In a Nutshell
In July 1984, James Huberty walked into a McDonald’s with an Uzi, a shotgun, and a pistol and killed or injured 40 people before taking his own life—the largest massacre, at the time, in United States history.
The Whole Bushel
On the last day of his life—July 18, 1984—unemployed welder James Oliver Huberty went to the zoo with his wife and two children. Looking at the caged animals, his wife would later relate, Hubert made some chilling comments along the lines of “Society has had its chance.” When they got home, he announced that he was going hunting—“hunting humans.” He was equipped to do it, too; he left the house with a semi-automatic Uzi, a 12-gauge shotgun and a 9-millimeter pistol. Soon thereafter, he pulled into the parking lot of a suburban McDonald’s, and changed a great many things forever.
For one thing, he changed the lives of dozens of families in that one hellish afternoon.
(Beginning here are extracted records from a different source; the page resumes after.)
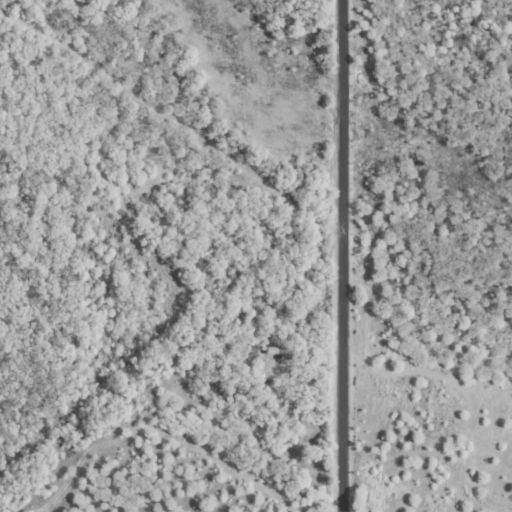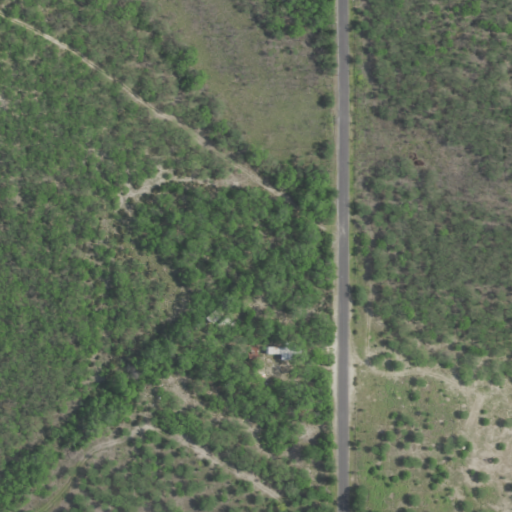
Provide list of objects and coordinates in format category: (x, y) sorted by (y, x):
road: (340, 256)
building: (212, 316)
building: (222, 322)
building: (283, 349)
building: (252, 353)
Between 3:40 and 4:57 PM—77 excruciating minutes—Huberty shot indiscriminately. He killed men and women, children and the elderly, even an infant.
He instantly changed the way police departments respond to shooting reports. The first police officer to respond, Miguel Rosario, was armed only with a .38 revolver—no policeman in the nation had seen a massacre of this scope, or been so ridiculously outgunned.
And he changed a country’s perception of its suburbs as being safe from this kind of insane, random violence. Never before had such a benign public venue been the scene of such utter carnage.
Said Chuck Foster, the police sniper who ended Huberty’s rampage—and life—with one well-placed bullet: “It was new then, as flying an airplane into the World Trade Center was new in 2001 . . . All of the responders—the police officers, the firefighters, the paramedics—weren’t foreseeing the scope of this killing spree.” That will certainly never be the case again. The final toll that day was 21 dead, 19 injured—at the time the largest mass murder in American history.